## EXERCISE
Work through the entries below and show every line in which "millimetres" is found.

[Stored data]

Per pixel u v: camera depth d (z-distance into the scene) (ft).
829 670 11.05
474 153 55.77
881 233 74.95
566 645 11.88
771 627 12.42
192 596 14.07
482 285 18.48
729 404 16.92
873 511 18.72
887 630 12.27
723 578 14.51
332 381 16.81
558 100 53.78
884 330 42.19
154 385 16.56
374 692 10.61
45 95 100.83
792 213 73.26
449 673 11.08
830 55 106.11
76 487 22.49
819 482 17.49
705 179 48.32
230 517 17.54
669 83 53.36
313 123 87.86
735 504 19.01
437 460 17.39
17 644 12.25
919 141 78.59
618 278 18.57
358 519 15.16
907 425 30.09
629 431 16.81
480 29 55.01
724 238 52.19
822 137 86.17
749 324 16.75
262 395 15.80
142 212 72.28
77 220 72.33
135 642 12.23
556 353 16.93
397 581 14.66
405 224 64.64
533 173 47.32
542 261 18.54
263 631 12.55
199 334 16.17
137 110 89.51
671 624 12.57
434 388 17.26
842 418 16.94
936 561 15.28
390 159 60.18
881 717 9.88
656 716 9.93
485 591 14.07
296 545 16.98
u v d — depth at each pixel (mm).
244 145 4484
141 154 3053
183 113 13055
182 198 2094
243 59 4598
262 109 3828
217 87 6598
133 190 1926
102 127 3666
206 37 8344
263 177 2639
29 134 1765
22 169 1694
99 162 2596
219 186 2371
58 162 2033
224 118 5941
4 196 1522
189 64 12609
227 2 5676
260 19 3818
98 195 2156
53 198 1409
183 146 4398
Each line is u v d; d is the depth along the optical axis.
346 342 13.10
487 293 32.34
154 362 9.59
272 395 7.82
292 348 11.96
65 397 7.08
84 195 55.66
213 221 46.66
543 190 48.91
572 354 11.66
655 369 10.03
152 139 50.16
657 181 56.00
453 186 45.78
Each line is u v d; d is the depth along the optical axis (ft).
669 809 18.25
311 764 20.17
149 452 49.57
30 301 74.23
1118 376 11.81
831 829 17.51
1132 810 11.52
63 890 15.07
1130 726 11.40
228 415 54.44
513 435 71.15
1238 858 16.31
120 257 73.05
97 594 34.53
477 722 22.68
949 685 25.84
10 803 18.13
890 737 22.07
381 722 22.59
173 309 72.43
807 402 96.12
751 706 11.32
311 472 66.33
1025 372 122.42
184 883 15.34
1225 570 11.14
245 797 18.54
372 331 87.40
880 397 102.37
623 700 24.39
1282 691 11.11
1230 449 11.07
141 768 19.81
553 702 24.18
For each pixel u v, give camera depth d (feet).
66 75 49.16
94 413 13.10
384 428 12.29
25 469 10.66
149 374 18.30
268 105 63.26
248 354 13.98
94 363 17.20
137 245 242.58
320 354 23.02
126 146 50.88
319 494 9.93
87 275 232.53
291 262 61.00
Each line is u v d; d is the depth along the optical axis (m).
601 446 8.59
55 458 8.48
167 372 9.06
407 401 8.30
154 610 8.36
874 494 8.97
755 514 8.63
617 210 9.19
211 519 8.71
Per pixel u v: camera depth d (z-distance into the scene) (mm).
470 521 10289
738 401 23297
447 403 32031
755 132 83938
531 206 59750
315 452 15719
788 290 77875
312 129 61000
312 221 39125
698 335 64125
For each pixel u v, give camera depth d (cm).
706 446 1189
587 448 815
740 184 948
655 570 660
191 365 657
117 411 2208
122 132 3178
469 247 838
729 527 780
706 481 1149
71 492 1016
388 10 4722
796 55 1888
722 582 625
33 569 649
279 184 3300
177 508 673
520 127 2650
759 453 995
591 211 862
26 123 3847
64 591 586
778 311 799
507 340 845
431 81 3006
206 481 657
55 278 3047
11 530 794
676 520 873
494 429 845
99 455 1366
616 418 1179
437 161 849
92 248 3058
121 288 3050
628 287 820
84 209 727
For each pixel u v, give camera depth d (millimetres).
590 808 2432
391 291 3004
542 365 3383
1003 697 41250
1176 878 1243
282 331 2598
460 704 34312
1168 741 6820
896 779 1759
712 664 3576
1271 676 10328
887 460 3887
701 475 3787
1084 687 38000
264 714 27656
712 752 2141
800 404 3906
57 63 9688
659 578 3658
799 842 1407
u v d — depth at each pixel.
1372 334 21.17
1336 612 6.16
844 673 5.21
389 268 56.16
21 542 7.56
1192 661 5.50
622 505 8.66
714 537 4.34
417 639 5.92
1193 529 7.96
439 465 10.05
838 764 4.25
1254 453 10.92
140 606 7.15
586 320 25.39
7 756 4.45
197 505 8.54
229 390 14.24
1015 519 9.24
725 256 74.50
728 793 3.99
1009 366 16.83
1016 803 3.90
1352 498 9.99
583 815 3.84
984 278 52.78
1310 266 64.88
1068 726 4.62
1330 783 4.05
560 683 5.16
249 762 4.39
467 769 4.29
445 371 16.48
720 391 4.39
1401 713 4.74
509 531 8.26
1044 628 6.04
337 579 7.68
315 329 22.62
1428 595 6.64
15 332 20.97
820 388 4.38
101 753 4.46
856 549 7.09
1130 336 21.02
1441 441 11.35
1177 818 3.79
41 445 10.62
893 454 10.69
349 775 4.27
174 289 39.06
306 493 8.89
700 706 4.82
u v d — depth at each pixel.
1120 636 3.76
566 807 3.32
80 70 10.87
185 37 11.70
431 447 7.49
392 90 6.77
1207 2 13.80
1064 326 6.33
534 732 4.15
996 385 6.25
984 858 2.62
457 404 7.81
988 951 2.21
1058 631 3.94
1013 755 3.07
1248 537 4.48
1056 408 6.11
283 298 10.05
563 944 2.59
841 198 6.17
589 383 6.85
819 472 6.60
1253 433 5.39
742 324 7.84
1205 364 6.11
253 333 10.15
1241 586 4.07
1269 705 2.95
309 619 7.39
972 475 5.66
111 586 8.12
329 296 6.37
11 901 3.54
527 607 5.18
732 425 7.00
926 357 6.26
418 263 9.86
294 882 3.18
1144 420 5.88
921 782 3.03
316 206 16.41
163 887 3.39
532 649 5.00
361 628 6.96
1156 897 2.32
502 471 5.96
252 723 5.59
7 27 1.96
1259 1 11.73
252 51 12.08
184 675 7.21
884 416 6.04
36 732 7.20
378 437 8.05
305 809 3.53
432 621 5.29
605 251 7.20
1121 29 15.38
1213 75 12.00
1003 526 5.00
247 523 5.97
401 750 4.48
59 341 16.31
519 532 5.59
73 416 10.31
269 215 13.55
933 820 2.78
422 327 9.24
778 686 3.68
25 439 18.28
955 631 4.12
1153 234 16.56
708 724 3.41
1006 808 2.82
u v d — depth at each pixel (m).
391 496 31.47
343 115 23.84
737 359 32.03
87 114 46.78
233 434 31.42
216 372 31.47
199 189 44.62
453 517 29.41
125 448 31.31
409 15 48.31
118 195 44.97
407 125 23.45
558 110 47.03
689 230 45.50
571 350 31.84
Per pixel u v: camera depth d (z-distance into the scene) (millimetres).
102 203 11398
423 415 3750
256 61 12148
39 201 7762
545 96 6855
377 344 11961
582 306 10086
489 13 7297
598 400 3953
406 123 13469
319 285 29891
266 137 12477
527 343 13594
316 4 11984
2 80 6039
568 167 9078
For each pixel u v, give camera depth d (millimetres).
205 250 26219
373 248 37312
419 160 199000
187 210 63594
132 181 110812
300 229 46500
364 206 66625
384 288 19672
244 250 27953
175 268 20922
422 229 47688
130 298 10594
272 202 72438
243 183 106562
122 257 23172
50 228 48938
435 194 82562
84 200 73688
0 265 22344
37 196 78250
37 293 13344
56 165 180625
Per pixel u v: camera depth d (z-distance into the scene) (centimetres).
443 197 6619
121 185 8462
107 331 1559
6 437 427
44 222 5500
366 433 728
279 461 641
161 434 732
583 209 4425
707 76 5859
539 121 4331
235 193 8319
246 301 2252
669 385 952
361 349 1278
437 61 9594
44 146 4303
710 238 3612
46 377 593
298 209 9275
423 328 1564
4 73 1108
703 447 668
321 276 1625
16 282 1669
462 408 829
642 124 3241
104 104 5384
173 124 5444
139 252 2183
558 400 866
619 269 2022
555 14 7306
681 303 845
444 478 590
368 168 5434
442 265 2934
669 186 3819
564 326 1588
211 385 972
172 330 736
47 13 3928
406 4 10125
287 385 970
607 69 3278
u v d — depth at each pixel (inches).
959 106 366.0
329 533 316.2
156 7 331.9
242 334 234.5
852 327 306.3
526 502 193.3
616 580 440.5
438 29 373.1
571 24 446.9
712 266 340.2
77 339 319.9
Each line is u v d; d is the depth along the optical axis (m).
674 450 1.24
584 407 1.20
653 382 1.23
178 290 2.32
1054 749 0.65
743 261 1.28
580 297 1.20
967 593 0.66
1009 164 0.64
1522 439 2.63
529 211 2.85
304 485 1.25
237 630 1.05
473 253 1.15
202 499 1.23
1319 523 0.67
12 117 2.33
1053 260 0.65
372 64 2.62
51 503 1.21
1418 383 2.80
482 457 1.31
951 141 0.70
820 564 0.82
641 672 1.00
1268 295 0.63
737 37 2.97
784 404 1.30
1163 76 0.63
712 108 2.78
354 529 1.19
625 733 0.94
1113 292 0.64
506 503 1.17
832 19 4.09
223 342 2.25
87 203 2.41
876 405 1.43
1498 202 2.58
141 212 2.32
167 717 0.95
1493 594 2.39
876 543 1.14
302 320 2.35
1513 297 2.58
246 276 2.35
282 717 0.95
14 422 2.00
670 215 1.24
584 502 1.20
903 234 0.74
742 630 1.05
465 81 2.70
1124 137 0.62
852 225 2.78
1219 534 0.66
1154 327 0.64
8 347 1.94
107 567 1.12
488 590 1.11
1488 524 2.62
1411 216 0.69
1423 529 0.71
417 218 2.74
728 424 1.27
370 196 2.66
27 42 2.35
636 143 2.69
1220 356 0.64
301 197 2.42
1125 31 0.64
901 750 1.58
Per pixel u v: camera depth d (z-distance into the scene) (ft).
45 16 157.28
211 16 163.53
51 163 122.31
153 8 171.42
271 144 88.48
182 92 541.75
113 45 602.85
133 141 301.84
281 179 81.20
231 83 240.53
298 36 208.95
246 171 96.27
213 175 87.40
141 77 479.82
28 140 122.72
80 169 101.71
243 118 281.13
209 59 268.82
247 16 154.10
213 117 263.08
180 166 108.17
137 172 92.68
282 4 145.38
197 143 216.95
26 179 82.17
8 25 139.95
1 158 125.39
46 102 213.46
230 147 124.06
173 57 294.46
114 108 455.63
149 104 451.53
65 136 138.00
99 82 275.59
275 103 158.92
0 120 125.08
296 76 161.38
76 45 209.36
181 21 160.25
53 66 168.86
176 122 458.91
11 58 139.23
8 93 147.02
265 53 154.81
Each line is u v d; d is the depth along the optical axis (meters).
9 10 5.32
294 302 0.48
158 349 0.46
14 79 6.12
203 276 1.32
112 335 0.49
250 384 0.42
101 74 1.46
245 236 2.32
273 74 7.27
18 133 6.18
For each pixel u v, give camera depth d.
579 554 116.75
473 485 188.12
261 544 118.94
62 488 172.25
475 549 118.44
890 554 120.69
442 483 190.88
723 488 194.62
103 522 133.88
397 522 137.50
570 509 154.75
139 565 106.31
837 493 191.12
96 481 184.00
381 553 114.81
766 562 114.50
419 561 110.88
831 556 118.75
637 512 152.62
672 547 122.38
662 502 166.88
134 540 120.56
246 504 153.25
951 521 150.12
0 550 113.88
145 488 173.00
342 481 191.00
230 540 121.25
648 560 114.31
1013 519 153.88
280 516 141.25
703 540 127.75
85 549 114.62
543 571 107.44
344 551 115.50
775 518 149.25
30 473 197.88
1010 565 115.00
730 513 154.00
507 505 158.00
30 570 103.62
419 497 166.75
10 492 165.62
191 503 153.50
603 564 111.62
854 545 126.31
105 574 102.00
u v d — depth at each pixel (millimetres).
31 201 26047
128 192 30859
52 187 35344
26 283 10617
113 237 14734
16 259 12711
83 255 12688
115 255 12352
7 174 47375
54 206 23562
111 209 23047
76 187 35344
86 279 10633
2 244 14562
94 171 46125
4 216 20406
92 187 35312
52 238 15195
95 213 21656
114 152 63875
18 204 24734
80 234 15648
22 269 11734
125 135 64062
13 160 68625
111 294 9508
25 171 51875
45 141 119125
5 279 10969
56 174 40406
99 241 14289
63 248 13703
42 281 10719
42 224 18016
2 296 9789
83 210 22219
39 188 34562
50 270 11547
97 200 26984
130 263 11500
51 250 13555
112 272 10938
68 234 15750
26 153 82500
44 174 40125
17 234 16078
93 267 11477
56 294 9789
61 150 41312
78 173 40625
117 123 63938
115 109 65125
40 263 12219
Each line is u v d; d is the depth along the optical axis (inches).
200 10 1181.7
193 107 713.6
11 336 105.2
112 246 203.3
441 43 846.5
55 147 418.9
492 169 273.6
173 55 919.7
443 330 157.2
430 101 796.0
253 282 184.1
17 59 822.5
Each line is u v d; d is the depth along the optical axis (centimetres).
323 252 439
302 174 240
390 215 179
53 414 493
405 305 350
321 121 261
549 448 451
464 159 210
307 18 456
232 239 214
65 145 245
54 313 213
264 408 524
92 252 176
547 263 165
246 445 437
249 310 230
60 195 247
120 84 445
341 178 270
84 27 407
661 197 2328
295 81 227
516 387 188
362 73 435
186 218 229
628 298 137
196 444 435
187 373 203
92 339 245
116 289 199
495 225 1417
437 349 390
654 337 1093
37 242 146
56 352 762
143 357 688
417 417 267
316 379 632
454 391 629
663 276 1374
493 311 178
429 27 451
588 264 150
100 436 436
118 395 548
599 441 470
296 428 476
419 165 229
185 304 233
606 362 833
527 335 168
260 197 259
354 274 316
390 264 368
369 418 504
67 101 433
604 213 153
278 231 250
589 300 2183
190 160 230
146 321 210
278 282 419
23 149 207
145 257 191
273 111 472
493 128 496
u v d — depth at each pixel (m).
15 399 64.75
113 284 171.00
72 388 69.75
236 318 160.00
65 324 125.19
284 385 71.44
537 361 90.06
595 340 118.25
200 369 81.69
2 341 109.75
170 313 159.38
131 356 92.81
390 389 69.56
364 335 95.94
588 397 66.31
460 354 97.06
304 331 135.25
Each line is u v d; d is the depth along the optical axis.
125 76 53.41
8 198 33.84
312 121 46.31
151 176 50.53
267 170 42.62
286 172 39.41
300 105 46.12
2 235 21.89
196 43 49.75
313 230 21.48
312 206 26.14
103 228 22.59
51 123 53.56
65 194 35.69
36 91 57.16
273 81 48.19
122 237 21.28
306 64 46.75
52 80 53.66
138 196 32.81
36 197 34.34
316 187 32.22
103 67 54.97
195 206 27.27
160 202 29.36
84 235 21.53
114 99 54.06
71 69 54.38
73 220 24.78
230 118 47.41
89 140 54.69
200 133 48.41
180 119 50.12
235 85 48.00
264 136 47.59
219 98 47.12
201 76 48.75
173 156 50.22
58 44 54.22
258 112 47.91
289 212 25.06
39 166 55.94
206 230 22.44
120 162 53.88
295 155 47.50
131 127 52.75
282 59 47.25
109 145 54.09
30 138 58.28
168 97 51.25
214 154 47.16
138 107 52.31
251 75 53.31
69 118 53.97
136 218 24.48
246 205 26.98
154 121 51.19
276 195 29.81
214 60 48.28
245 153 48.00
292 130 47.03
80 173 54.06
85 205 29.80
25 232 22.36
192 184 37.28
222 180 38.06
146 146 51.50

## SOLUTION FOR THIS TASK
For each pixel u v, give camera depth d (millimetres).
Per pixel u v: camera depth d (z-distance into the scene) (millimetres).
For each pixel u v, give camera depth d (millimetres).
u v d — depth at each pixel (millimetres).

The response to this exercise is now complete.